The games were created in 2014 by the Duke of Sussex, who was inspired after he attended a similar event for wounded veterans in the United States a year earlier. It recognised the positive impact sport could have on the recovery and rehabilitation of wounded, injured and ill servicemen and servicewomen. It was a great pleasure to attend the Invictus Games, representing the Premier. The games were held in Sydney, with over 500 competitors from 18 countries competing in 11 adaptive sports.

The resilience, leadership and camaraderie on display were absolutely outstanding. I was fortunate enough to go to a number of events for the South Australian athletes in the lead-up. To see the way they rallied around and embraced the concept of competing in the games and being involved in sport was truly inspiring.

As I said, nine South Australian athletes represented themselves and this state with great pride and distinction. I would like to take the opportunity to mention and acknowledge the people who took part, including 33-year-old Corporal Steven Avery, who represented Australia in wheelchair basketball. A quote I read from him about the games I think truly summed up what the games are about. He said of the Invictus Games:

Sport has given me the motivation to get up and do something. For a long time, I just sat inside feeling sorry for myself, putting on weight and becoming unhealthy.

This is a link to sport for someone who had served his country but was perhaps not in a great place. To get involved in sport and to see that on the track and in the competition at the Invictus Games was truly inspiring, as was the way athletes rallied around one another, whatever country they were from, to help each other get through. It wasn't about winning; that was very much a sidenote. It was about competing and supporting one another.

The other athletes I would like to mention are 33-year-old Leading Seaman Vanessa Broughill, 30-year-old Brendan Hardman, 44-year-old Able Seaman Daniel Marsh, 30-year-old Emilea Mysko, 50-year-old Darren Peters, 48-year-old Chris Pitman, 35-year-old Steve Sandman and, finally, 27-year-old Ben Yeomans. I was lucky enough to be there when Ben collected two of his gold medals for the 100 metres and for the long jump. He had both his children with him when he received the medals. I did say that it's not about the medals, but this was a very special moment for him. To have his children with him when he received those medals was truly inspirational and you could see that it meant a lot.
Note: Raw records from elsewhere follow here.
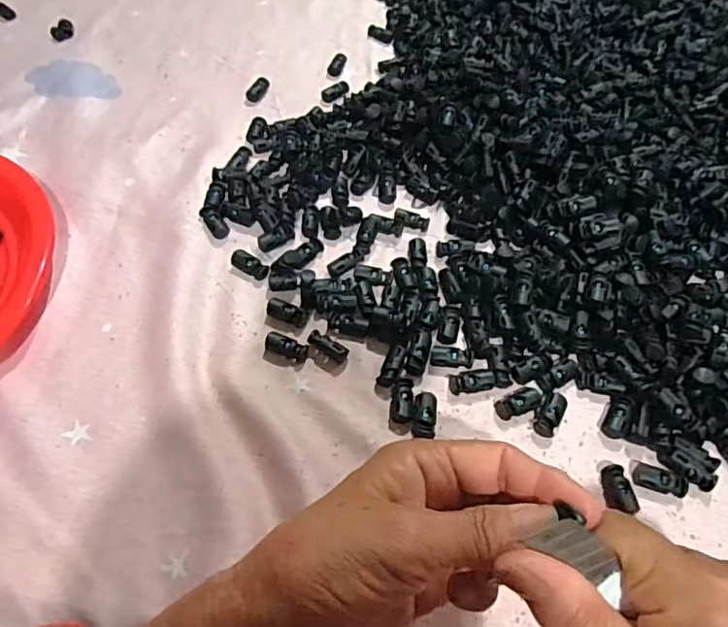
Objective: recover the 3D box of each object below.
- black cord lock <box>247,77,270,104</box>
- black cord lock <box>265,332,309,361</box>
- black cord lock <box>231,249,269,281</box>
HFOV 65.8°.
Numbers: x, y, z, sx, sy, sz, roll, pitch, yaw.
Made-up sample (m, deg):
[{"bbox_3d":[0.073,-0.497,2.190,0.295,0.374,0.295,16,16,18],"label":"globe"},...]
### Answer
[{"bbox_3d":[-0.099,-0.211,0.527,0.012,0.008,0.030,20,57,11],"label":"black cord lock"},{"bbox_3d":[-0.050,0.021,0.361,0.028,0.008,0.012,19,57,10],"label":"black cord lock"},{"bbox_3d":[-0.081,-0.035,0.403,0.030,0.006,0.014,31,60,18],"label":"black cord lock"}]

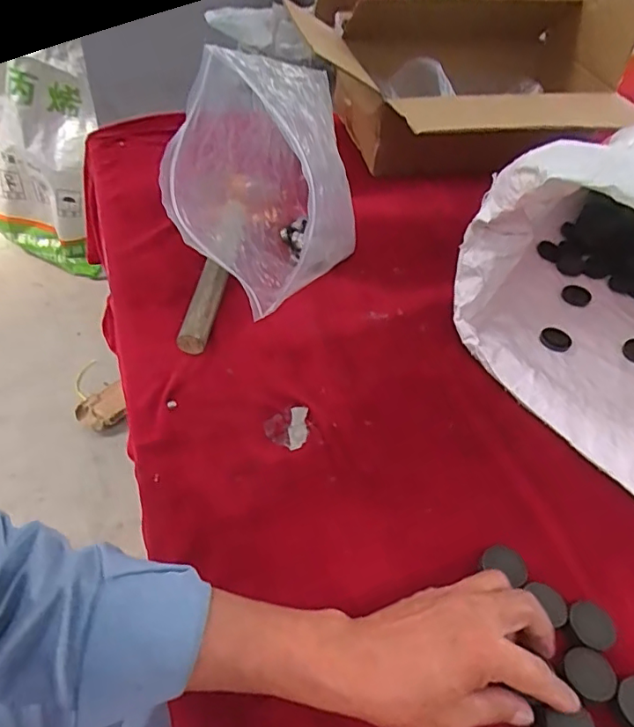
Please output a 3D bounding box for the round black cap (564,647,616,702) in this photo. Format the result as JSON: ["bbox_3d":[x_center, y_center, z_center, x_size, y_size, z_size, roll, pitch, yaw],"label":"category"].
[{"bbox_3d":[0.184,0.210,0.373,0.030,0.010,0.032,3,47,-3],"label":"round black cap"}]

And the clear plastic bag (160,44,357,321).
[{"bbox_3d":[-0.042,-0.177,0.566,0.157,0.241,0.268,9,47,2],"label":"clear plastic bag"}]

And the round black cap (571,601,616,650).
[{"bbox_3d":[0.197,0.190,0.398,0.032,0.012,0.032,3,47,-3],"label":"round black cap"}]

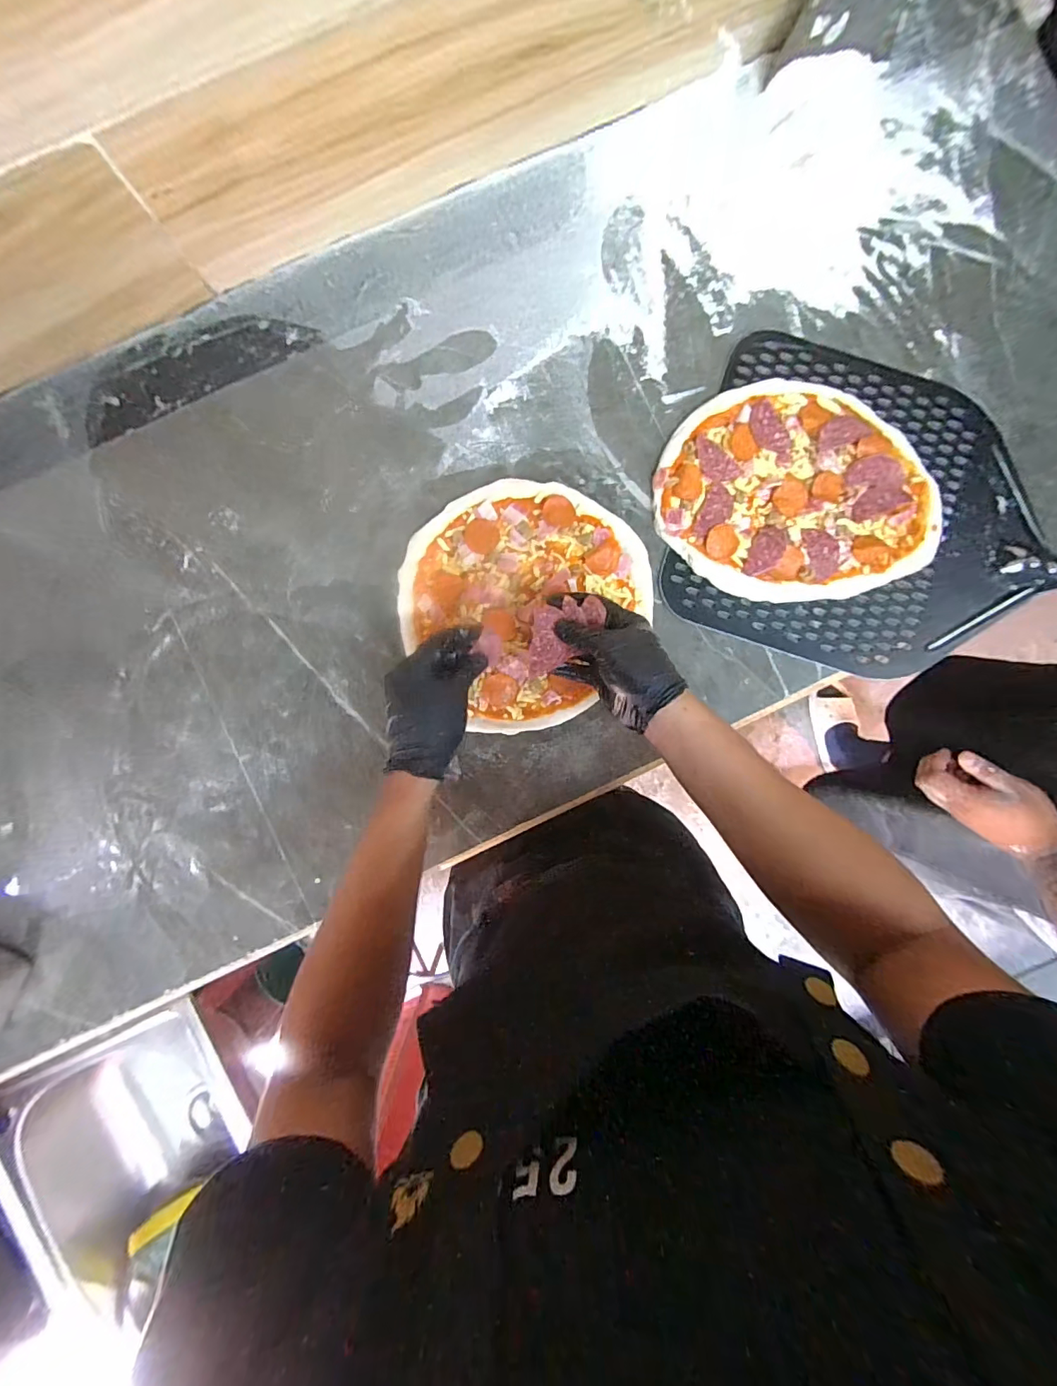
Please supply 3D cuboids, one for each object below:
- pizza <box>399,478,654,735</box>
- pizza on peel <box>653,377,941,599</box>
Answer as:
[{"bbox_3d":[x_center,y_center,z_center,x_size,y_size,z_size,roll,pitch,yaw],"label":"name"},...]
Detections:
[{"bbox_3d":[-0.012,-0.111,0.545,0.257,0.012,0.269,0,89,0],"label":"pizza"},{"bbox_3d":[0.300,-0.228,0.545,0.303,0.019,0.234,-1,89,0],"label":"pizza on peel"}]

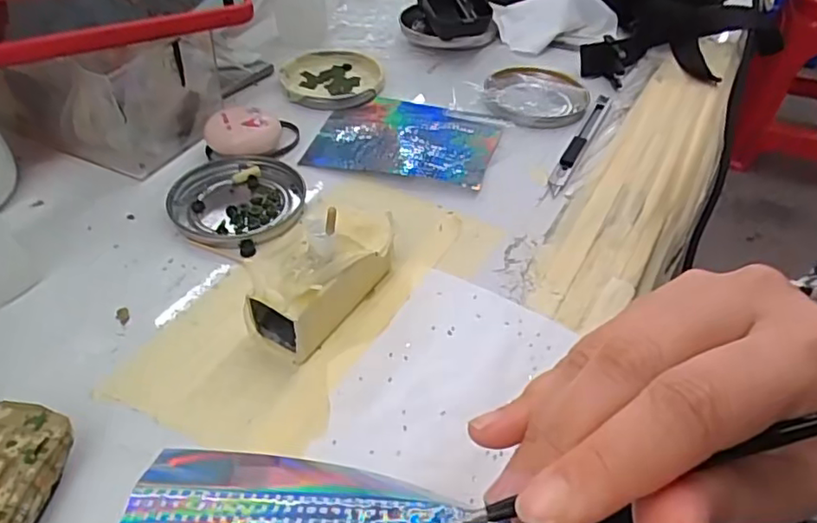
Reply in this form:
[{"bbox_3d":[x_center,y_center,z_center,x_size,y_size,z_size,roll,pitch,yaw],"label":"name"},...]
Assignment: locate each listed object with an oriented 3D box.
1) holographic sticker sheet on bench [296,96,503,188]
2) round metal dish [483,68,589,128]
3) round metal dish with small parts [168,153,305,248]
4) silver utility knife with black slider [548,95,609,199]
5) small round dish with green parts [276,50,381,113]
[{"bbox_3d":[-0.002,-0.087,0.425,0.122,0.011,0.098,12,42,11],"label":"holographic sticker sheet on bench"},{"bbox_3d":[0.099,-0.130,0.467,0.078,0.010,0.084,1,44,-1],"label":"round metal dish"},{"bbox_3d":[-0.104,-0.037,0.364,0.079,0.007,0.080,1,44,-1],"label":"round metal dish with small parts"},{"bbox_3d":[0.123,-0.088,0.427,0.011,0.006,0.133,21,47,18],"label":"silver utility knife with black slider"},{"bbox_3d":[-0.061,-0.144,0.481,0.076,0.012,0.081,1,44,-1],"label":"small round dish with green parts"}]

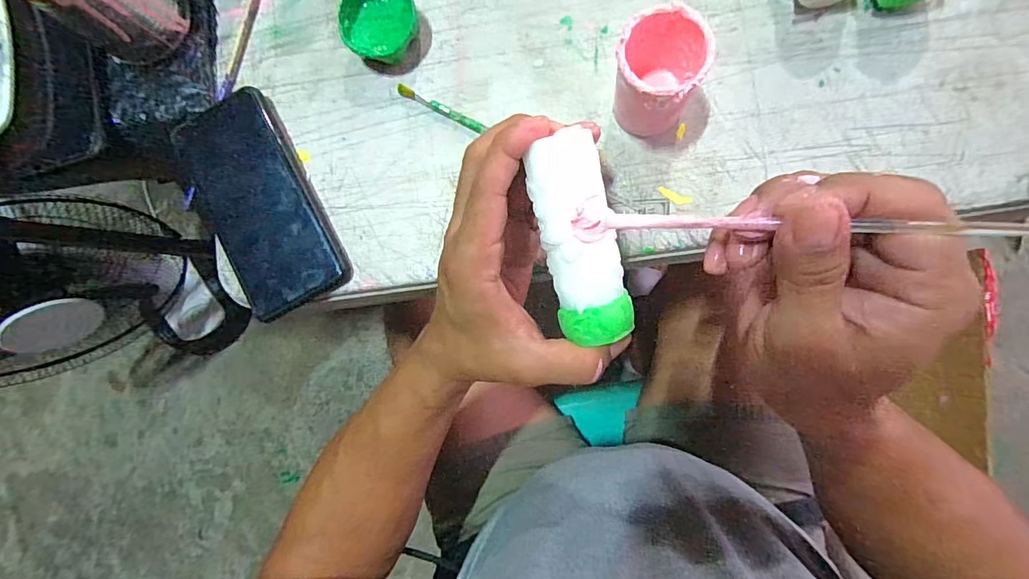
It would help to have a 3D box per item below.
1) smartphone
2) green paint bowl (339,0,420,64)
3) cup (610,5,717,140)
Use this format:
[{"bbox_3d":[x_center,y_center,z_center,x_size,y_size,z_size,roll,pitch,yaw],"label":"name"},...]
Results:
[{"bbox_3d":[-0.186,-0.063,0.327,0.079,0.013,0.163,-29,82,2],"label":"smartphone"},{"bbox_3d":[-0.094,-0.188,0.320,0.053,0.029,0.050,-1,84,6],"label":"green paint bowl"},{"bbox_3d":[0.085,-0.128,0.272,0.049,0.065,0.049,-1,84,6],"label":"cup"}]

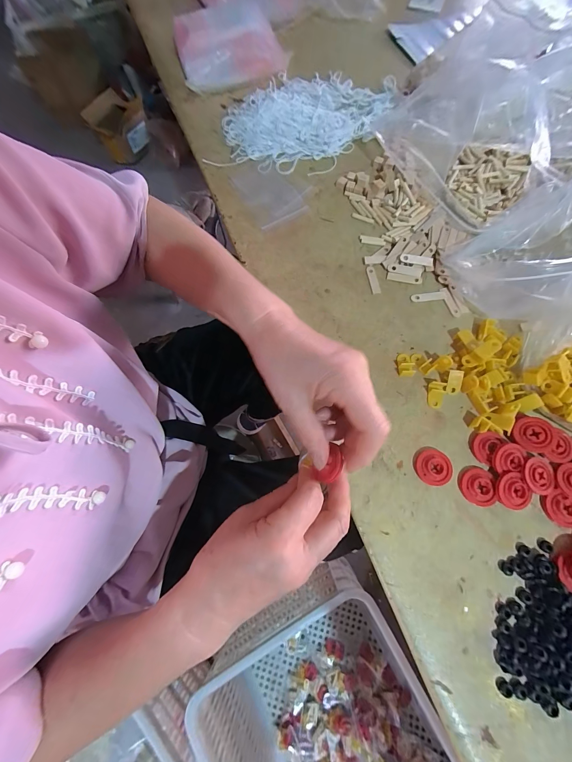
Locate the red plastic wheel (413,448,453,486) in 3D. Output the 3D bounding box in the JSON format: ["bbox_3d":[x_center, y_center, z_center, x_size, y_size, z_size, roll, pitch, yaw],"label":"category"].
[{"bbox_3d":[0.139,0.081,0.274,0.032,0.008,0.032,-1,71,2],"label":"red plastic wheel"}]

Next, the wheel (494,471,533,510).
[{"bbox_3d":[0.206,0.099,0.262,0.030,0.005,0.031,-1,71,2],"label":"wheel"}]

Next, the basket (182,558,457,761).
[{"bbox_3d":[0.114,0.819,0.635,0.412,0.322,0.596,-28,72,-7],"label":"basket"}]

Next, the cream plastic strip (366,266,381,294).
[{"bbox_3d":[0.104,-0.121,0.345,0.010,0.004,0.038,-6,71,0],"label":"cream plastic strip"}]

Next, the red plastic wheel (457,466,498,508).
[{"bbox_3d":[0.177,0.096,0.267,0.031,0.006,0.033,-1,71,2],"label":"red plastic wheel"}]

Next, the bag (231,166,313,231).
[{"bbox_3d":[-0.020,-0.260,0.399,0.079,0.006,0.105,-28,72,-7],"label":"bag"}]

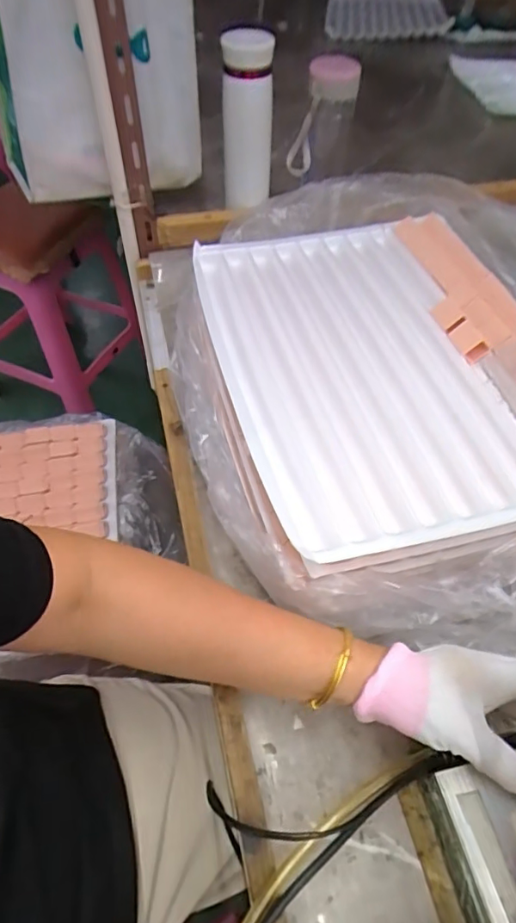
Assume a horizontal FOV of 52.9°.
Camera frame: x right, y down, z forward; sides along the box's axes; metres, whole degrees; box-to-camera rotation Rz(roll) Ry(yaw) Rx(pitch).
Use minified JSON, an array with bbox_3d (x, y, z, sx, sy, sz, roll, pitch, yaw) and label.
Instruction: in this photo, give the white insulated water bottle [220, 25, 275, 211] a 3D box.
[{"bbox_3d":[-0.015,-0.463,0.716,0.068,0.195,0.069,0,53,0],"label":"white insulated water bottle"}]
I would also like to acknowledge The Road Home, which did a lot of work with the University of South Australia to help get the athletes ready. They have what they call the Invictus Pathways Program, and they worked really closely to make sure that the athletes were as best prepared as possible.

The families must also be recognised. Another great thing to see about the event was the families and friends supporting people who had used sport and the great power of sport to put themselves in this position; it was so uplifting to see. The inspiration and recognition of families and the love that you saw with these people helping people, as I said, often coming from a dark place, to get themselves back into a better position were truly inspiring.

I was lucky enough to represent the Premier at an event just the other day to welcome all the athletes home and to make sure that they still stay up and about. There was talk about the drop-off after the Invictus Games and the lows that might be there afterwards because it was such an exciting event, but clearly they were still being very well supported and I thank everyone for their involvement.